The Integer Transformer Accelerator is a hardware accelerator for the Multi-Head Attention (MHA) operation in the Transformer model. It targets efficient inference on embedded systems by exploiting 8-bit quantization and an innovative softmax implementation that operates exclusively on integer values. By computing on-the-fly in streaming mode, our softmax implementation minimizes data movement and energy consumption. ITA achieves competitive energy efficiency with respect to state-of-the-art transformer accelerators with 16.9 TOPS/W, while outperforming them in area efficiency with 5.93 TOPS/mm2 in 22 nm fully-depleted silicon-on-insulator technology at 0.8 V.
This repository contains the RTL code and test generator for the ITA.
The repository is structured as follows:
modelsim
contains Makefiles and scripts to run the simulation in ModelSim.PyITA
contains the test generator for the ITA.src
contains the RTL code.tb
contains the testbenches for the ITA modules.

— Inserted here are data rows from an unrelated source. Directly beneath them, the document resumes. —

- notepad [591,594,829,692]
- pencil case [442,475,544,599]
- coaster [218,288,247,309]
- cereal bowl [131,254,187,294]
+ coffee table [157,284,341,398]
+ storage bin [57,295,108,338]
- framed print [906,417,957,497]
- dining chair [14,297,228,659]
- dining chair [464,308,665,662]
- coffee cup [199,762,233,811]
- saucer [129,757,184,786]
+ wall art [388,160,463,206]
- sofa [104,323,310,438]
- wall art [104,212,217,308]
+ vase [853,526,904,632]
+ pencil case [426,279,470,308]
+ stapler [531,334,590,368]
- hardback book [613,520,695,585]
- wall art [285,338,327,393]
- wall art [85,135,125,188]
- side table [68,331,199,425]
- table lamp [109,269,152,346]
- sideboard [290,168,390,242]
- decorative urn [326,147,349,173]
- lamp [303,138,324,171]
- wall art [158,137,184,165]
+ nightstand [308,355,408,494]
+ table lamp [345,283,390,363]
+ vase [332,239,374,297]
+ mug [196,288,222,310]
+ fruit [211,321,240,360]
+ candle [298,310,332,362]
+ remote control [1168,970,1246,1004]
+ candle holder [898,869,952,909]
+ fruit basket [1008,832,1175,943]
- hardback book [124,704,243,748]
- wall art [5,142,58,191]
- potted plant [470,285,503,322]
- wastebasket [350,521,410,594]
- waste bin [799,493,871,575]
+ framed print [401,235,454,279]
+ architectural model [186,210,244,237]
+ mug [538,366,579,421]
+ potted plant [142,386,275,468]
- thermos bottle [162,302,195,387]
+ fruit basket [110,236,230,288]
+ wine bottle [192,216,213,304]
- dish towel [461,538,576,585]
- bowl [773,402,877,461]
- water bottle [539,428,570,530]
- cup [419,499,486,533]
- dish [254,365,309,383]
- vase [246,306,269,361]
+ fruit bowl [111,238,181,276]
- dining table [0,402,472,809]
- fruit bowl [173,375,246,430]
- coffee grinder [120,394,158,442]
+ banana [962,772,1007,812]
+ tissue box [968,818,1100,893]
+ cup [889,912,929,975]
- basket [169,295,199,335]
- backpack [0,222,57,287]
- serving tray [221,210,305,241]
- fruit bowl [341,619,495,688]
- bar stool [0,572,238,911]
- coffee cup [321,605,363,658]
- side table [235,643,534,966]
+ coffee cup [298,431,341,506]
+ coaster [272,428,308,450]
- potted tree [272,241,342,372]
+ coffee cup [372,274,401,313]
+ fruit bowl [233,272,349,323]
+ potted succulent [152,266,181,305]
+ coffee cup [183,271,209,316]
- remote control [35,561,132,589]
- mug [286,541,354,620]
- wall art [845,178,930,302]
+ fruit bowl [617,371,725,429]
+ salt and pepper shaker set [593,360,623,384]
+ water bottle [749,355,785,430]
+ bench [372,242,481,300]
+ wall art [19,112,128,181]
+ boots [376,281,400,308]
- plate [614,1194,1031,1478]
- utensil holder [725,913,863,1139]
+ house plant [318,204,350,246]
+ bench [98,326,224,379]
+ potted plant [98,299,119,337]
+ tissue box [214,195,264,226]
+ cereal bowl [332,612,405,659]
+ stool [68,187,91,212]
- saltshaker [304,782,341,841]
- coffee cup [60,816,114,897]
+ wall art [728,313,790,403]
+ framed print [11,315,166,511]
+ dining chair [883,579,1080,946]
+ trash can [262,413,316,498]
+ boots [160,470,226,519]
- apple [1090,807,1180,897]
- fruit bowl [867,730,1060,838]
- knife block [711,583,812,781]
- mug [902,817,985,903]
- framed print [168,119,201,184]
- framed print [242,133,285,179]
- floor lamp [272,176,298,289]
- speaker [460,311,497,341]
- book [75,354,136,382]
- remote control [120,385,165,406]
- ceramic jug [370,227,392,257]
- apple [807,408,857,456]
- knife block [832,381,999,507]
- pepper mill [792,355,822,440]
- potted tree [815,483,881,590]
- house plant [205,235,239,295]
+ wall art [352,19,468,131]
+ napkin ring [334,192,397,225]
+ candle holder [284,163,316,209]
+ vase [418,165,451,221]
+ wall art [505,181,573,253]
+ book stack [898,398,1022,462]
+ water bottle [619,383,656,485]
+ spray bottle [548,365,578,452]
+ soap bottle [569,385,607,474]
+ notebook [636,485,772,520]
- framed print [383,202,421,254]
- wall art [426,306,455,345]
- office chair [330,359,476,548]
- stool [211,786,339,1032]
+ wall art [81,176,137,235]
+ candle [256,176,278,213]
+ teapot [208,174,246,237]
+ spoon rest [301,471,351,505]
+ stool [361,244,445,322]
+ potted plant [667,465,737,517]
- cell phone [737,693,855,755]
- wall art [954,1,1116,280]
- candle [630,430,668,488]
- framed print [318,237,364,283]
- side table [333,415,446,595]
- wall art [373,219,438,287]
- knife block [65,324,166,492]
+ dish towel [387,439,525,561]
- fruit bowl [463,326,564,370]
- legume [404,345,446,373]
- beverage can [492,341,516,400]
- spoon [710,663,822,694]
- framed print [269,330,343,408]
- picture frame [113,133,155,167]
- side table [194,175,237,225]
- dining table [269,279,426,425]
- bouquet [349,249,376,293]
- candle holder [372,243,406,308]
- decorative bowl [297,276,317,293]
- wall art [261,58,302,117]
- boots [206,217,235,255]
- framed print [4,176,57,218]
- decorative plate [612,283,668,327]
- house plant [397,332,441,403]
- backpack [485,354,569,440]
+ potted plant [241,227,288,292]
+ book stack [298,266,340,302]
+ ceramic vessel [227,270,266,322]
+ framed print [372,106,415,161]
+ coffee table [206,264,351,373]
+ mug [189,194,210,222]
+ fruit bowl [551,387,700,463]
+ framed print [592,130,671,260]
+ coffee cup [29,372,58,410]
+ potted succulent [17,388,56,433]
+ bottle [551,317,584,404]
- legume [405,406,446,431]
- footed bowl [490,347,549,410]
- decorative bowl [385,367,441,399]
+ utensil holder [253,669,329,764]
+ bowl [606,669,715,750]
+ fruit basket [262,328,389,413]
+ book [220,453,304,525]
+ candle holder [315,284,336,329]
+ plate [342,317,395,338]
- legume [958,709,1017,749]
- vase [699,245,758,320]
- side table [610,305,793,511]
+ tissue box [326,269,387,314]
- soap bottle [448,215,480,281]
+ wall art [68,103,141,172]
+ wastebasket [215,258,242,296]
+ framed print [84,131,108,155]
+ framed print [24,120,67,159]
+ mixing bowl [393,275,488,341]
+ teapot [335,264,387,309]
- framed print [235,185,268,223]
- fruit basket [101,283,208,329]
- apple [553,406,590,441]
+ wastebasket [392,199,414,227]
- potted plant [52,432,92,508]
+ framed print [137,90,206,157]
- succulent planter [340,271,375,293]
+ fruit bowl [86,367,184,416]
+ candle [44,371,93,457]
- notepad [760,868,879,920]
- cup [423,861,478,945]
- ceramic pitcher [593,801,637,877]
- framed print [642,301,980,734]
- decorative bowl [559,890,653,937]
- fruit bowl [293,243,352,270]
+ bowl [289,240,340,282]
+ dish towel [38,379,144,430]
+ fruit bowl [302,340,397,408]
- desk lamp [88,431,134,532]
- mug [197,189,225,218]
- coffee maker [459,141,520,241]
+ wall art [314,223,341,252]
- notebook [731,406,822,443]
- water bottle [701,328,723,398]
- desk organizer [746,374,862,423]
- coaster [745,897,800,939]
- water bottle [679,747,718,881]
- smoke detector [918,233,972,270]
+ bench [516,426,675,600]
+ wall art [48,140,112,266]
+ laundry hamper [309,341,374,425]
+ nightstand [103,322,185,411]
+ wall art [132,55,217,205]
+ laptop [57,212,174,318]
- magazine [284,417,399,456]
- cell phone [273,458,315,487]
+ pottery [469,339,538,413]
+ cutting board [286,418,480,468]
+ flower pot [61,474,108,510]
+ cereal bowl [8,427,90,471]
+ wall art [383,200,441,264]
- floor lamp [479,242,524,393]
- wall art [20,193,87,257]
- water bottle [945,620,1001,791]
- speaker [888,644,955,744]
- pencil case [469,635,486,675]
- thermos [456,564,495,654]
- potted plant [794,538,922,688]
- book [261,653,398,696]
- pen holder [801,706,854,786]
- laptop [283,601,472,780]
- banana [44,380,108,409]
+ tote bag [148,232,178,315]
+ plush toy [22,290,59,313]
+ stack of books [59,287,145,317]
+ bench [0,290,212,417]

We use Bender to generate our simulation scripts. Make sure you have Bender installed, or install it in the ITA repository with:
$> make bender
To run the RTL simulation, execute the following command:
$> make sim
$> s=64 e=128 p=192 make sim # To use different dimensions
$> target=sim_ita_hwpe_tb make sim # To run ITA with HWPE wrapper
The test generator creates ONNX graphs and in case of MHA (Multi-Head Attention), additional test vectors for RTL simulations. The relevant files for ITA are located in the PyITA
directory.
In tests
directory, several tests are available to verify the correctness of the ITA. To run the example test, execute the following command:
$> ./tests/run.sh
To run a series of tests, execute the following command:
$> ./tests/run_loop.sh
Test granularity and stalling can be set with the following commands before running the script:
$> export granularity=64
$> export no_stalls=1
To install the required Python packages, create a virtual environment. Make sure to first deactivate any existing virtual environment or conda/mamba environment. Then, create a new virtual environment and install the required packages:
$> python -m venv venv
$> source venv/bin/activate
$> pip install -r requirements.txt
In case you want to compare the softmax implementation with the QuantLib implementation, you need to install the QuantLib library and additional dependencies. To do so, create a virtual environment:
$> pip install torch torchvision scipy pandas
and install QuantLib from GitHub.
$> git clone git@github.com:pulp-platform/quantlib.git
To get an overview of possible options run:
$> python testGenerator.py -h
To generate a ONNX graph and test vectors for RTL simulations for a MHA operation run:
$> python testGenerator.py -H 1 -S 64 -E 128 -P 192
To visualize the ONNX graph after generation, run:
$> netron simvectors/data_S64_E128_P192_H1_B1/network.onnx
- Gamze İslamoğlu (gislamoglu@iis.ee.ethz.ch)
- Philip Wiese (wiesep@iis.ee.ethz.ch)
This repository makes use of two licenses:
- for all software: Apache License Version 2.0
- for all hardware: Solderpad Hardware License Version 0.51
For further information have a look at the license files: LICENSE.hw
, LICENSE.sw
ITA: An Energy-Efficient Attention and Softmax Accelerator for Quantized Transformers
@INPROCEEDINGS{10244348,
author={Islamoglu, Gamze and Scherer, Moritz and Paulin, Gianna and Fischer, Tim and Jung, Victor J.B. and Garofalo, Angelo and Benini, Luca},
booktitle={2023 IEEE/ACM International Symposium on Low Power Electronics and Design (ISLPED)},
title={ITA: An Energy-Efficient Attention and Softmax Accelerator for Quantized Transformers},
year={2023},
volume={},
number={},
pages={1-6},
keywords={Quantization (signal);Embedded systems;Power demand;Computational modeling;Silicon-on-insulator;Parallel processing;Transformers;neural network accelerators;transformers;attention;softmax},
doi={10.1109/ISLPED58423.2023.10244348}}
This paper was published on IEEE Xplore and is also available on arXiv:2307.03493 [cs.AR].